Available records:
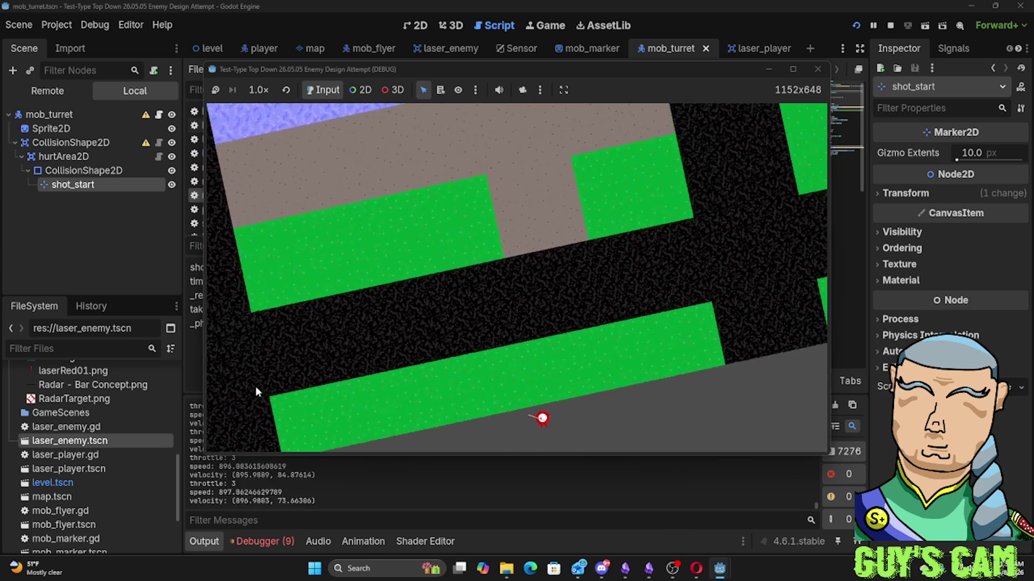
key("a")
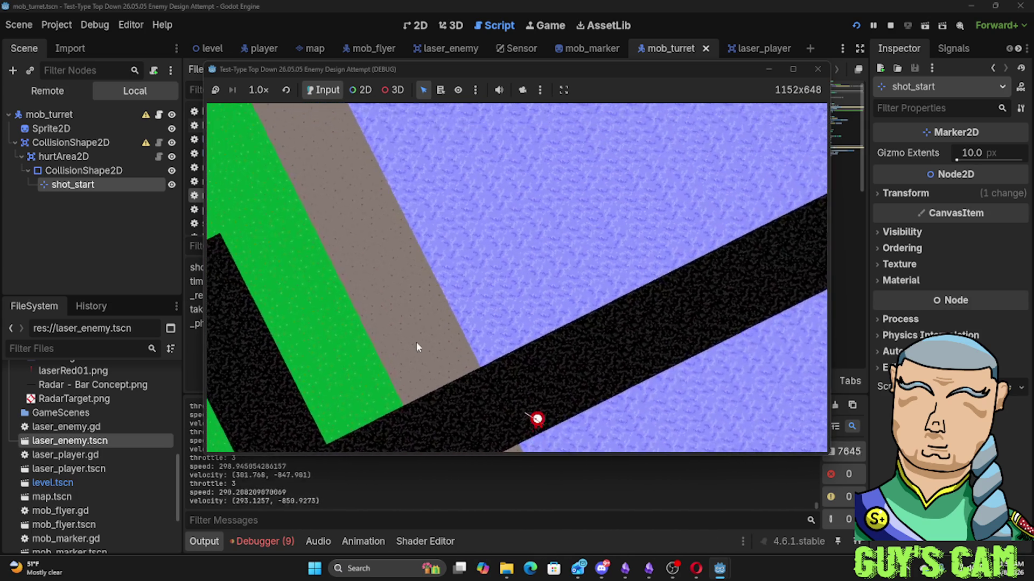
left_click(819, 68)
...
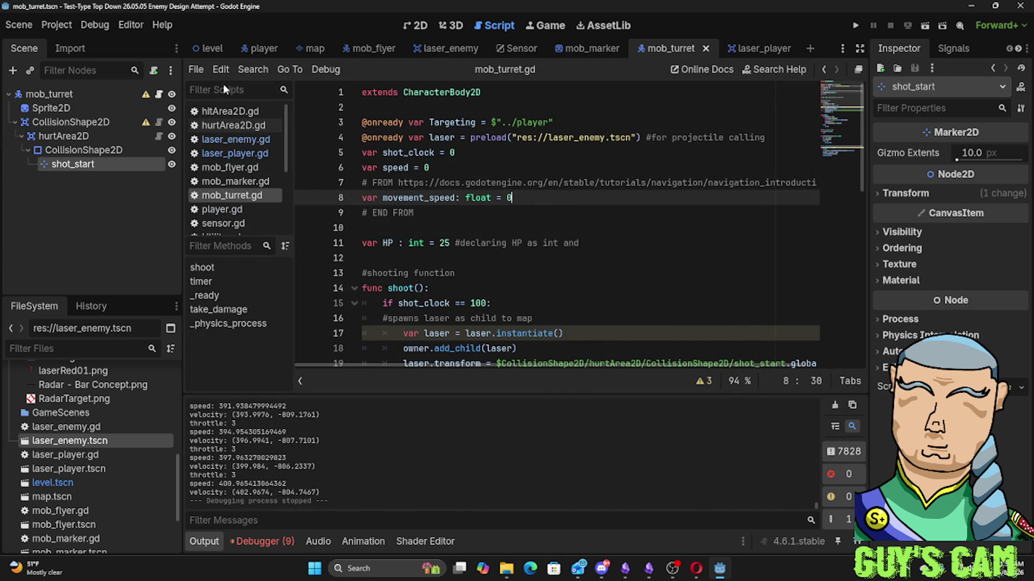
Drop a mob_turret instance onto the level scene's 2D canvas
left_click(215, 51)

What to do: Word for word, restate the lines above from the line containing "Drop a mob_turret" through the line containing "left_click(215, 51)", with both included and nothing else.

Output for this task:
Drop a mob_turret instance onto the level scene's 2D canvas
left_click(215, 51)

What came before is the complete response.